You are then ready for the last stage which is the chocolate topping. I guess you could put them in the fridge but I am always too impatient to get them finished so I just get on with the rest, to heck with the consequences.
Topping:
The topping is equally dead simple. It´s just 100g good dark chocolate (decent cooking chocolate is fine though) melted in a bowl over a pan of simmering water and a spoonful of butter to soften. If, for some unfathomable reason, instead of melting, the chocolate just seems to coagulate (as again, mine scarily did yesterday, although how on earth you can get melting chocolate wrong beats me) add a touch of hot water from the tap and mix furiously, taking care not to scald yourself on the steam from the pan and equally careful not to slop hot water, with or without chocolate involved, into an open cutlery drawer you have opened in a panic to get another spoon with which to bash said chocolate into melted submission.
Once melted, drip, drizzle or sling (any way you like) the chocolate over the little cake thingies and place onto a sensible flat tray (again, don`t pick one with sloping sides – or everything will slide off) and put into the fridge to cool. They can then actually stay there until you are ready to serve them (within normal standards of houswifery reason). The creamy middle stops them going too hard.
I usually make mine the night before I want to serve them, but the very best thing about these is they can be made in advance and then frozen, only to be taken out just before you need them. They thaw in no time at all and can actually be eaten almost from frozen if you are that impatient/pressed for time (so I understand…).

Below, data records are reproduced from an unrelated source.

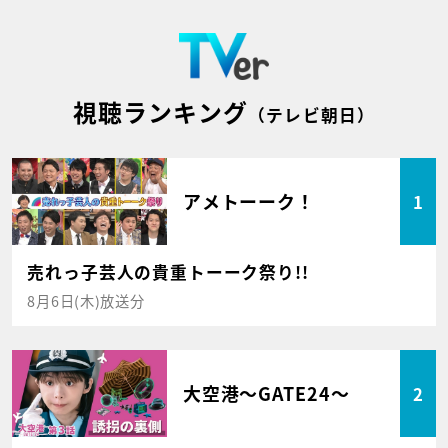
視聴ランキング
（テレビ朝日）
アメトーーク！
1
売れっ子芸人の貴重トーーク祭り!!
8月6日(木)放送分
大空港～GATE24～
2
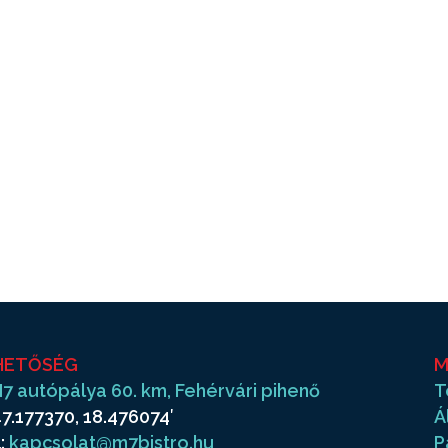
HETŐSÉG
M
7 autópálya 60. km, Fehérvári pihenő
T
7.177370, 18.476074′
Á
:
kapcsolat@m7bistro.hu
P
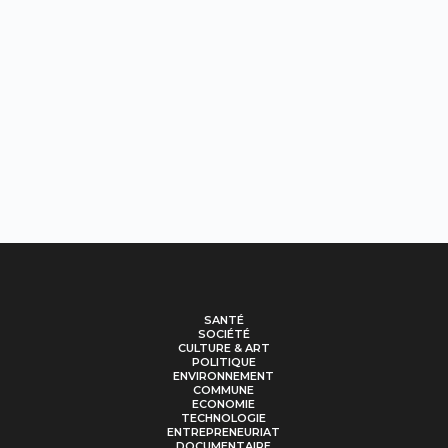
SANTÉ
SOCIÉTÉ
CULTURE & ART
POLITIQUE
ENVIRONNEMENT
COMMUNE
ECONOMIE
TECHNOLOGIE
ENTREPRENEURIAT
DOCUMENTAIRE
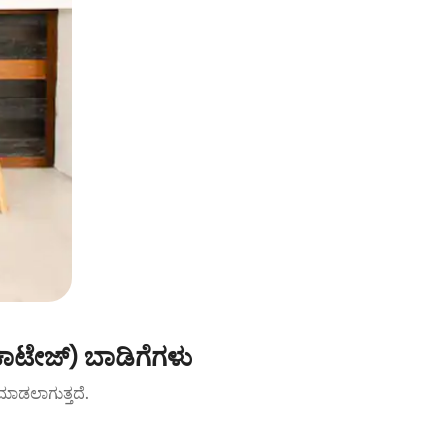
ಕಾಟೇಜ್) ಬಾಡಿಗೆಗಳು
ಟ್ ಮಾಡಲಾಗುತ್ತದೆ.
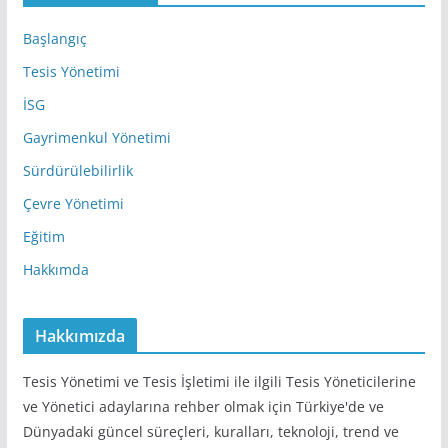
r
e
Başlangıç
s
Tesis Yönetimi
i
İSG
Gayrimenkul Yönetimi
Sürdürülebilirlik
Çevre Yönetimi
Eğitim
Hakkımda
Hakkımızda
Tesis Yönetimi ve Tesis İşletimi ile ilgili Tesis Yöneticilerine
ve Yönetici adaylarına rehber olmak için Türkiye'de ve
Dünyadaki güncel süreçleri, kuralları, teknoloji, trend ve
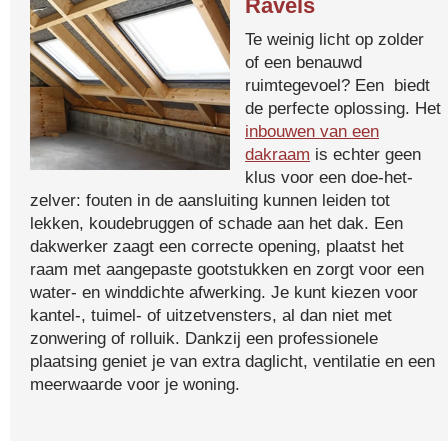
Ravels
Te weinig licht op zolder
of een benauwd
ruimtegevoel? Een biedt
de perfecte oplossing. Het
inbouwen van een
dakraam
is echter geen
klus voor een doe-het-
zelver: fouten in de aansluiting kunnen leiden tot
lekken, koudebruggen of schade aan het dak. Een
dakwerker zaagt een correcte opening, plaatst het
raam met aangepaste gootstukken en zorgt voor een
water- en winddichte afwerking. Je kunt kiezen voor
kantel-, tuimel- of uitzetvensters, al dan niet met
zonwering of rolluik. Dankzij een professionele
plaatsing geniet je van extra daglicht, ventilatie en een
meerwaarde voor je woning.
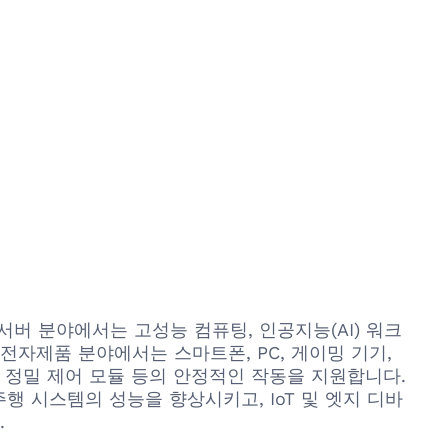
성
및 서버 분야에서는 고성능 컴퓨팅, 인공지능(AI) 워크
전자제품 분야에서는 스마트폰, PC, 게이밍 기기,
 정밀 제어 모듈 등의 안정적인 작동을 지원합니다.
행 시스템의 성능을 향상시키고, IoT 및 엣지 디바
.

So there you have it. I guess I should have taken a photo or two before they got scoffed but you can see the Meny supermarket version one at the top. I will take some next time I make them but don`t anticipate doing so again for a while.
Finally though what do they taste like? Well you have a slightly chewy almondy macaroony bottom with a very sweet but not unpleasant blob of contrasting chocolate butter cream (I believe the cocoa powder to be an important addition here mind) topped with a smooth layer of slightly bitter dark chocolate on top and they do, literally, melt in the mouth.
Lastly then, if you really have actually read all this – wow, thanks!